A police official said the girl’s T-shirt was discovered Wednesday upstream at about 6:15 p.m. local time and her remains found Thursday morning in a Northern Territory waterway.
“It was particularly gruesome and a sad and devastating outcome,” NT Police Senior Sgt. Erica Gibson told Australian Broadcasting Corporation in Palumpa.
Although attacks are not common for that part of the country, the unnamed young girl was last seen Tuesday local time in Australia’s Northern Territory — home to more saltwater crocodiles than anyplace else on Earth at an estimated 100,000. She was swimming with family members at Mango Creek, in Palumpa, during a bush holiday near the remote Aboriginal town Nganmarriyanga, which is roughly a seven-hour drive southwest of Darwin in one of the northern most parts of Australia.
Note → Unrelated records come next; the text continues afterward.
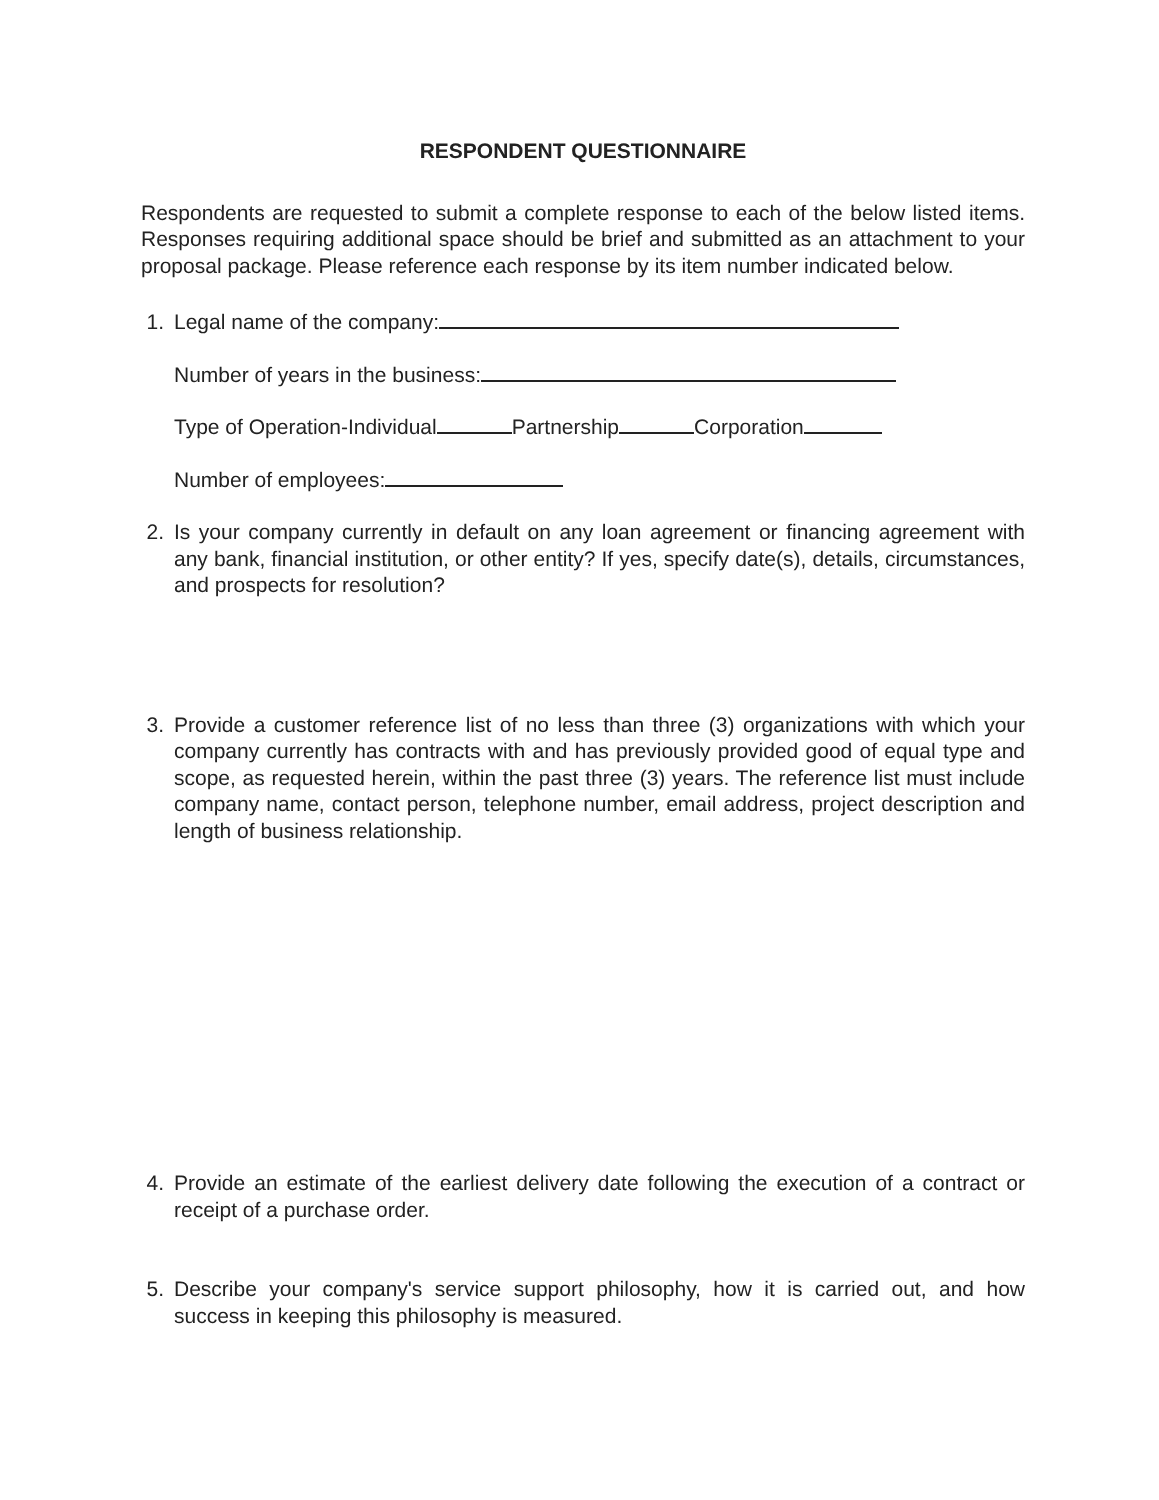RESPONDENT QUESTIONNAIRE
Respondents are requested to submit a complete response to each of the below listed items. Responses requiring additional space should be brief and submitted as an attachment to your proposal package. Please reference each response by its item number indicated below.
1. Legal name of the company:
Number of years in the business:
Type of Operation-Individual Partnership Corporation
Number of employees:
2. Is your company currently in default on any loan agreement or financing agreement with any bank, financial institution, or other entity? If yes, specify date(s), details, circumstances, and prospects for resolution?
3. Provide a customer reference list of no less than three (3) organizations with which your company currently has contracts with and has previously provided good of equal type and scope, as requested herein, within the past three (3) years. The reference list must include company name, contact person, telephone number, email address, project description and length of business relationship.
4. Provide an estimate of the earliest delivery date following the execution of a contract or receipt of a purchase order.
5. Describe your company's service support philosophy, how it is carried out, and how success in keeping this philosophy is measured.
Gibson did confirm the young girl’s injuries were consistent with a crocodile attack. “It was an extremely difficult 36 hours for the first responders involved in the search,” she stated, adding how the grieved family are “in a state of extreme shock and disbelief.”
The girl’s disappearance was reported to Australian police at 5.30 p.m. local time on Tuesday.
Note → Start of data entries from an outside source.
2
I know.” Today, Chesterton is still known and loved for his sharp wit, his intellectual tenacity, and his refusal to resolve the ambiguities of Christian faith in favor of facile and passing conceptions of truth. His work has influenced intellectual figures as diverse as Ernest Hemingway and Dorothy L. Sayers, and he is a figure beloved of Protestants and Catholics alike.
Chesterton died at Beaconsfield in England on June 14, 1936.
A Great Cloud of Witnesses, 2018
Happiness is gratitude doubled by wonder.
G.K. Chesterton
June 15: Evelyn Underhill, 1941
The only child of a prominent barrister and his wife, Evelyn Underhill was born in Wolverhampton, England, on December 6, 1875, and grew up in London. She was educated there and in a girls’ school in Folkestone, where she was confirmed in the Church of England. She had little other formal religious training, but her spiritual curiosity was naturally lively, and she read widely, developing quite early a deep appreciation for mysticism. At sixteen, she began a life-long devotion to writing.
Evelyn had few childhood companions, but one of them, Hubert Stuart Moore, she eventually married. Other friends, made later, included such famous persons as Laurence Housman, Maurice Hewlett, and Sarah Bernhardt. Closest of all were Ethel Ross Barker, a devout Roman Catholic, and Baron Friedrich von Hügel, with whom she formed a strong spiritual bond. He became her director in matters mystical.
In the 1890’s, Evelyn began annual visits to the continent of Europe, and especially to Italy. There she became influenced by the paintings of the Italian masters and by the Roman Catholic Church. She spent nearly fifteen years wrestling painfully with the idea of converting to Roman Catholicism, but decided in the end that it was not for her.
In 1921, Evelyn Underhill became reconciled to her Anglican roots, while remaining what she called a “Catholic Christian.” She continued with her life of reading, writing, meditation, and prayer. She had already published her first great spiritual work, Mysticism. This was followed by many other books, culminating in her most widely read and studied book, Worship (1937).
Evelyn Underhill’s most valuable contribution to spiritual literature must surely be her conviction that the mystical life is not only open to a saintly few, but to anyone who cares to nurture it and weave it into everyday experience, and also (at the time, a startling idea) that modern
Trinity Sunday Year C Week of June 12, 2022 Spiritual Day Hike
A black crocodile was seen in the area, according to witnesses. But no details were given if the suspected reptile had otherwise been identified or located.
About 40 members of the public reportedly assisted 10 police officers with a foot, boat and aerial search along the “narrow, but long and winding” Mango Creek river banks.
This is now the first fatal attack in the NT since 2018, according to reports.
While Queensland has had a number of reportedly deadly crocodile attacks in recent years, there were at least two reported crocodile attacks in the Northern Territory in the last year.
A leading Australian crocodile researcher suggested a good response by the territorial government would be to fund local Indigenous groups in remote communities like the one where the girl was allegedly taken victim by the reptile in question.
Meanwhile, the territory’s chief minister says there is “always more to be done around croc safety” as she said the Northern Territory’s latest budget lists $500,000 for crocodile management efforts.
“We can’t have the crocodile population outnumber the human population in the Northern Territory,” Chief Minister Eva Lawler said. “We do need to keep our crocodile numbers under control.”